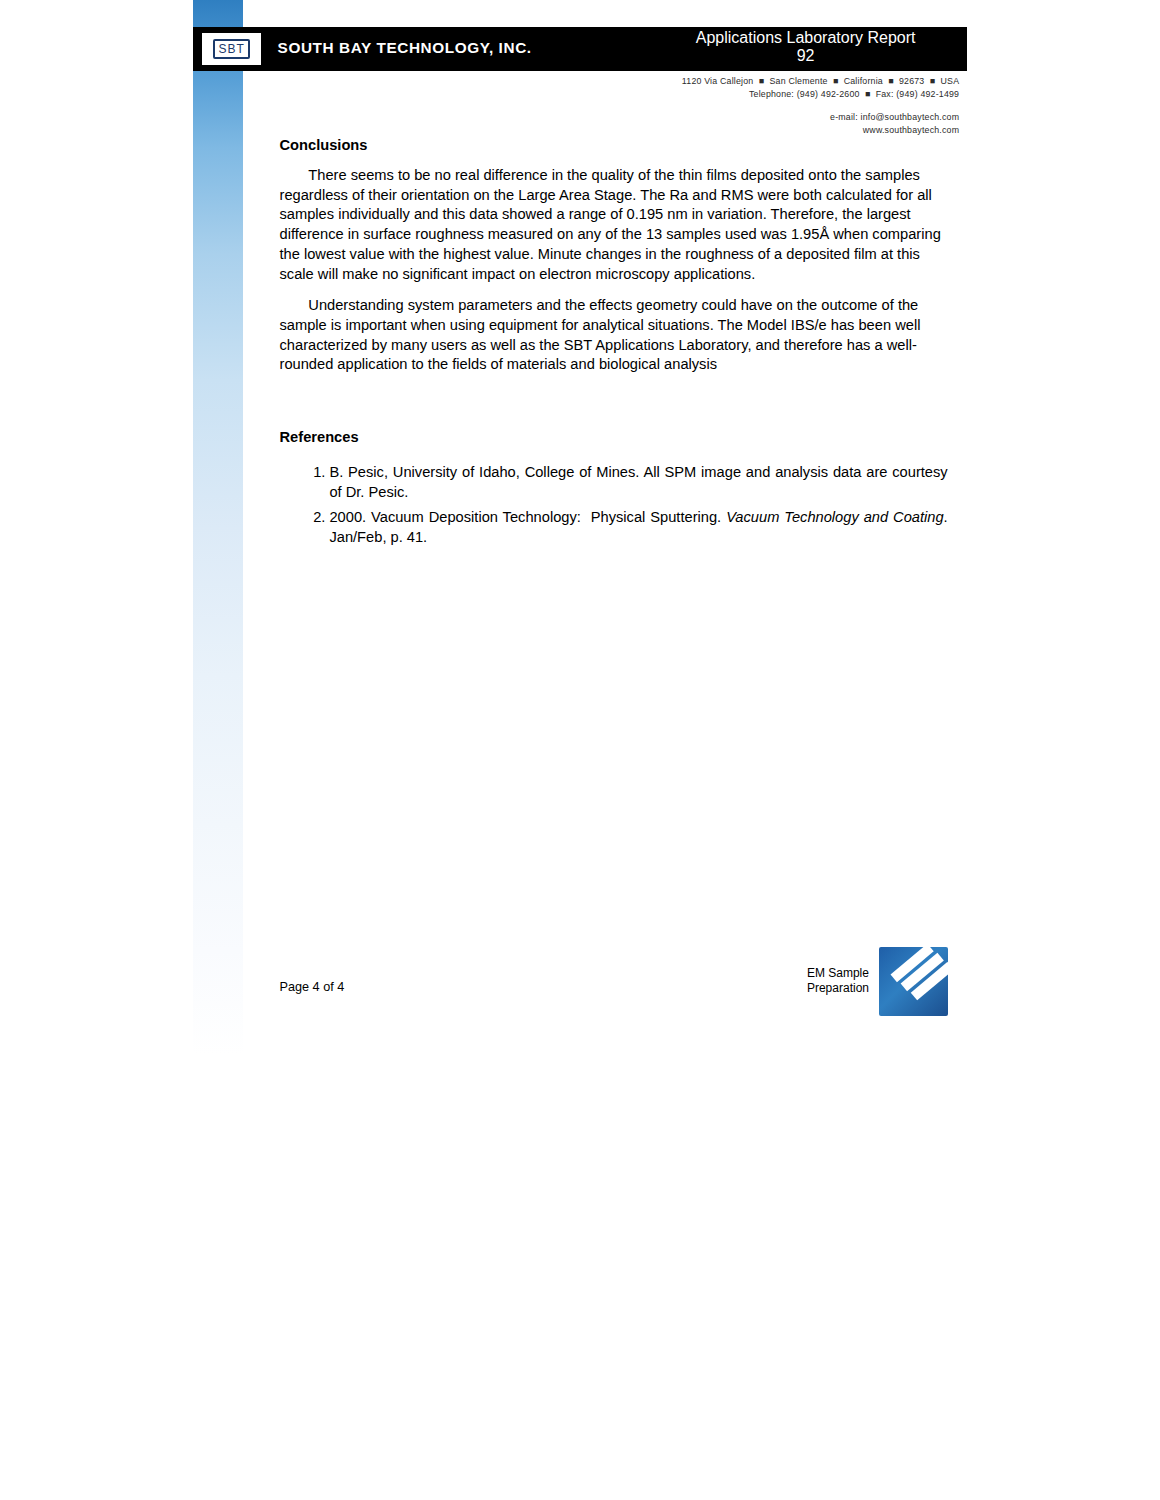SBT
SOUTH BAY TECHNOLOGY, INC.
Applications Laboratory Report
92
1120 Via Callejon ■ San Clemente ■ California ■ 92673 ■ USA
Telephone: (949) 492-2600 ■ Fax: (949) 492-1499
e-mail: info@southbaytech.com
www.southbaytech.com
Conclusions
There seems to be no real difference in the quality of the thin films deposited onto the samples regardless of their orientation on the Large Area Stage. The Ra and RMS were both calculated for all samples individually and this data showed a range of 0.195 nm in variation. Therefore, the largest difference in surface roughness measured on any of the 13 samples used was 1.95Å when comparing the lowest value with the highest value. Minute changes in the roughness of a deposited film at this scale will make no significant impact on electron microscopy applications.
Understanding system parameters and the effects geometry could have on the outcome of the sample is important when using equipment for analytical situations. The Model IBS/e has been well characterized by many users as well as the SBT Applications Laboratory, and therefore has a well-rounded application to the fields of materials and biological analysis
References
B. Pesic, University of Idaho, College of Mines. All SPM image and analysis data are courtesy of Dr. Pesic.
2000. Vacuum Deposition Technology: Physical Sputtering. Vacuum Technology and Coating. Jan/Feb, p. 41.
Page 4 of 4
EM Sample
Preparation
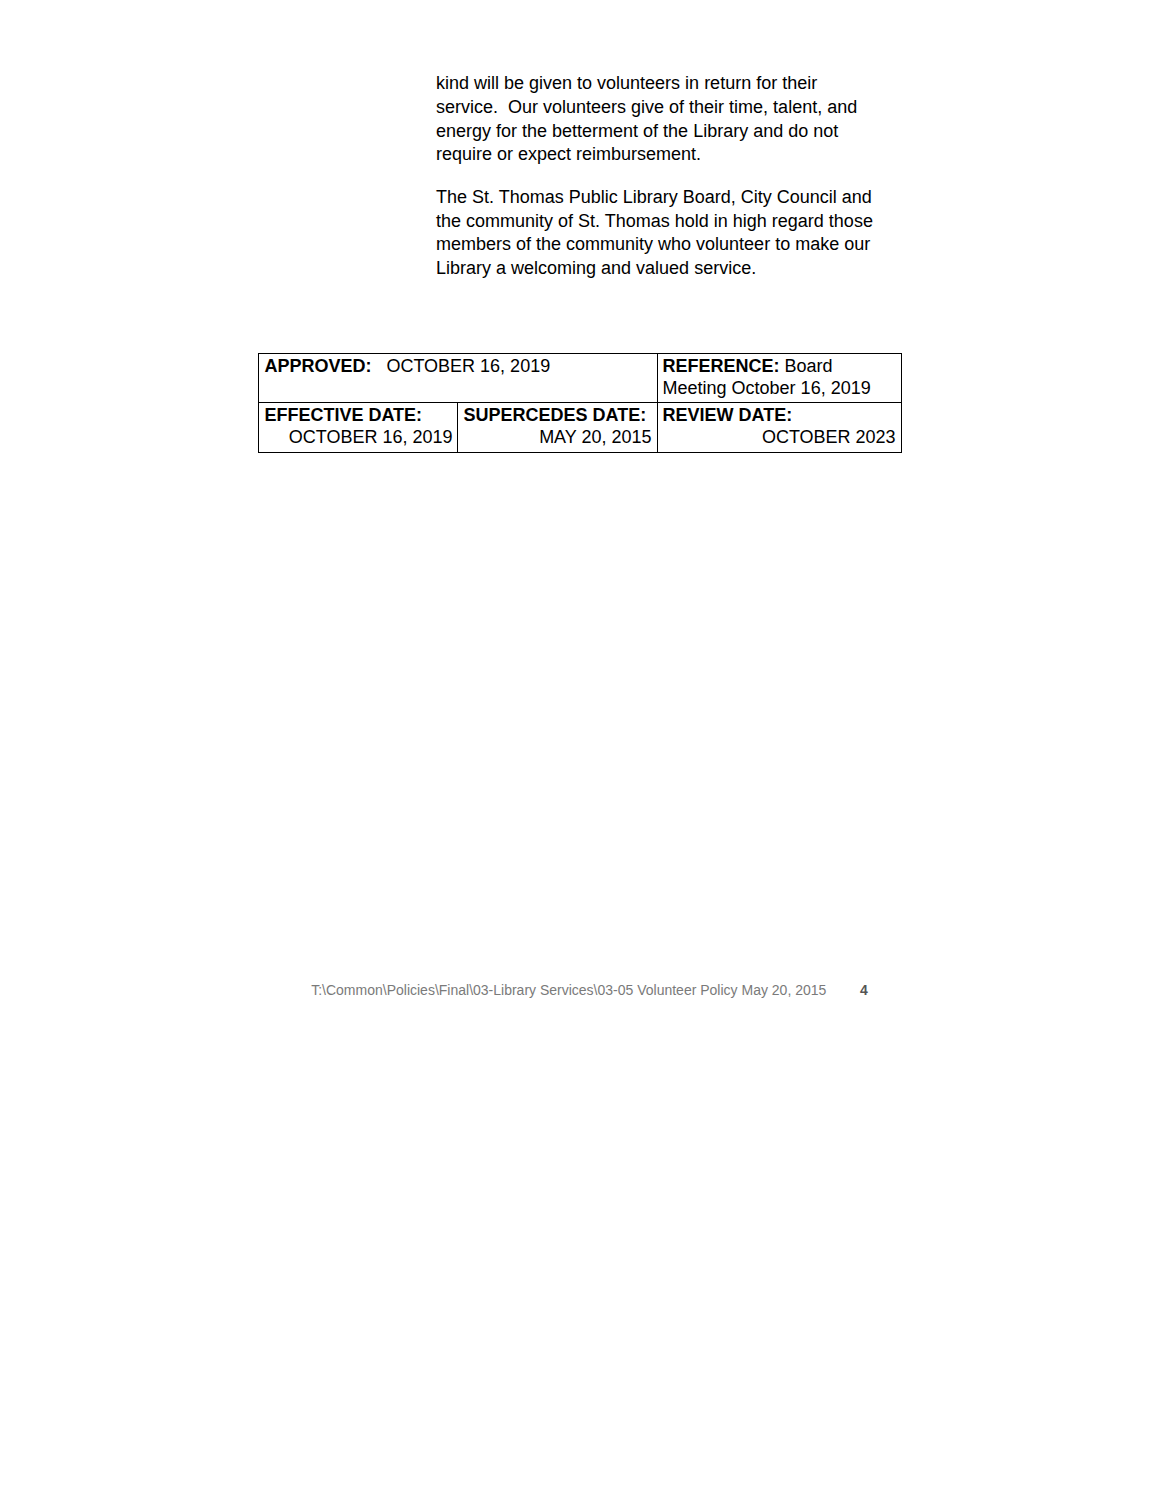kind will be given to volunteers in return for their service. Our volunteers give of their time, talent, and energy for the betterment of the Library and do not require or expect reimbursement.
The St. Thomas Public Library Board, City Council and the community of St. Thomas hold in high regard those members of the community who volunteer to make our Library a welcoming and valued service.
| APPROVED: OCTOBER 16, 2019 | REFERENCE: Board Meeting October 16, 2019 |
| EFFECTIVE DATE: OCTOBER 16, 2019 | SUPERCEDES DATE: MAY 20, 2015 | REVIEW DATE: OCTOBER 2023 |
T:\Common\Policies\Final\03-Library Services\03-05 Volunteer Policy May 20, 2015 4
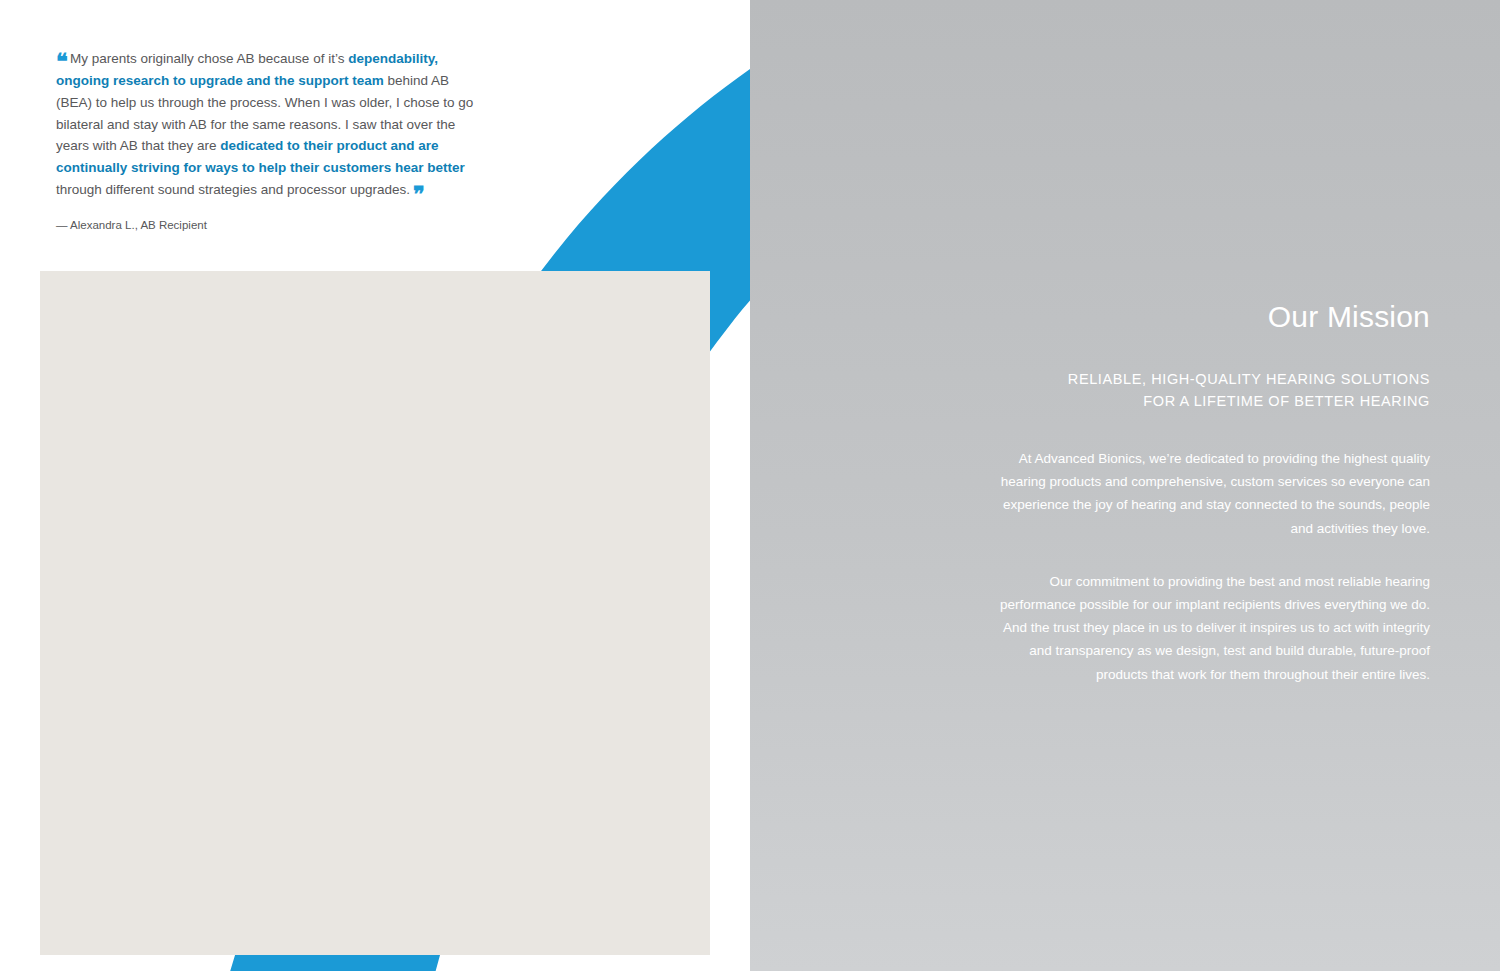❝My parents originally chose AB because of it’s dependability, ongoing research to upgrade and the support team behind AB (BEA) to help us through the process. When I was older, I chose to go bilateral and stay with AB for the same reasons. I saw that over the years with AB that they are dedicated to their product and are continually striving for ways to help their customers hear better through different sound strategies and processor upgrades.❞
— Alexandra L., AB Recipient
Our Mission
Reliable, high-quality hearing solutions
for a lifetime of better hearing
At Advanced Bionics, we’re dedicated to providing the highest quality hearing products and comprehensive, custom services so everyone can experience the joy of hearing and stay connected to the sounds, people and activities they love.
Our commitment to providing the best and most reliable hearing performance possible for our implant recipients drives everything we do. And the trust they place in us to deliver it inspires us to act with integrity and transparency as we design, test and build durable, future-proof products that work for them throughout their entire lives.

* * * * * * *

- **PROBLEM REQUIREMENTS**:
Please reproduce, word for word, every line from the first line of the records above through the line containing "Conclusions", and leave out the pictures.

- **THE COMPLETED TASK**:
SBT
SOUTH BAY TECHNOLOGY, INC.
Applications Laboratory Report
92
1120 Via Callejon ■ San Clemente ■ California ■ 92673 ■ USA
Telephone: (949) 492-2600 ■ Fax: (949) 492-1499
e-mail: info@southbaytech.com
www.southbaytech.com
Conclusions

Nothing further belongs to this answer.